Further down Nana street, the shops and stalls have their trinkets and t-shirts on display. At Paul's Tailors, where you can get a handmade suit in a day for 3000 baht, the measuring tapes hang limp around the necks of the five assistants.
On the street, few locals are stopping at the street stalls selling all types of barbeque food and noodles. There is, after all, a fine black dust most likely flavouring that street food.
The fine dust is actually rubber particles that have come to rest after rising in columns of dense acrid smoke during days of street protests. The anti-government Red Shirt protesters quickly lit those tyre barricades on the first sign of trouble.
The protesters were well organised and had though out their defences well.
Beside every tyre barricade were cooking gas cyliners with rubber hoses attached, or industrial gas cylinders the type welders use.
At the first sign of a military advance, the makeshift flame thowers were lit and used to thenquickly set the fires. The burning tyres provided a smokescreen through which the army couldn't easily identify targets.
The petrol bombs were cleverly thought out too. Some palm sugar was added to the petrol mix, a homemade napalm as it were, ensuring the flames would stick and burn more fiercely to whatever they hit.
And the quick-burning tyres were also placed at the wooden poles that carry power cables around the city: flames go up, cables come downn power goes out.
On Friday, Royal Thai Police recovered 22 million baht worth of gold and jewellery from a car parked near a Bhuddist temple where some Red Shirts had sought sanctuary at the height of Wednesday's military assault.
The jewellery had been looted from a store in the Centre Point Shopping Centre before the mall was deliberately set ablaze. It was Thailand's largest shopping centre. Not any more. It is going to be rebuilt from the ground up. It was, afterall, burned to the ground on Wednesday.
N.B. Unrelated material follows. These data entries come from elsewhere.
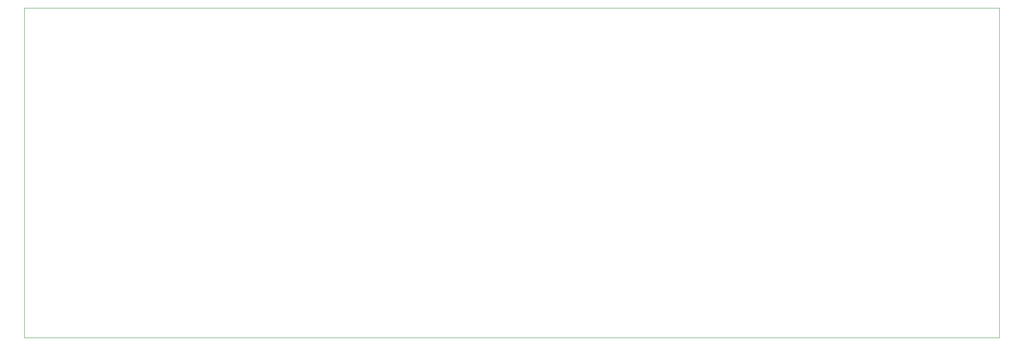
<source format=gbr>
G04 #@! TF.GenerationSoftware,KiCad,Pcbnew,(5.1.5)-3*
G04 #@! TF.CreationDate,2021-11-18T11:10:02+01:00*
G04 #@! TF.ProjectId,VideoRAM,56696465-6f52-4414-9d2e-6b696361645f,rev?*
G04 #@! TF.SameCoordinates,Original*
G04 #@! TF.FileFunction,Profile,NP*
%FSLAX46Y46*%
G04 Gerber Fmt 4.6, Leading zero omitted, Abs format (unit mm)*
G04 Created by KiCad (PCBNEW (5.1.5)-3) date 2021-11-18 11:10:02*
%MOMM*%
%LPD*%
G04 APERTURE LIST*
%ADD10C,0.050000*%
G04 APERTURE END LIST*
D10*
X234632500Y-116205000D02*
X37782500Y-116205000D01*
X37782500Y-49530000D02*
X37782500Y-116205000D01*
X234632500Y-49530000D02*
X234632500Y-116205000D01*
X234632500Y-49530000D02*
X37782500Y-49530000D01*
M02*

</source>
On that day -- I like to refer to it as Ash Wednesday -- as I cowered behind a wall with bullets whizzing over my head from both military and Red Shirts, one teen offered me a homemade hand grenade.
I politely declined with a "No thanks," and was tempted to sarcastically add: "I've just had one." I refrained. He ran to the end of the alley and threw it up the burning street towards the troops.
On Friday evening as I travelled to the airport, I went through four separate military checkpoints. No there were no looted jewels or homemade hand grenades in my luggage. But there was that black dust on my computer bag and on my suitcase and in my eyes. Al least I get to leave.
I also won't have to worry about any clouds of volcanic ash as I go west to Dubai.
It's going to take Thailand a very long time to recover from their own eruptive clouds of fine black dust. If ever.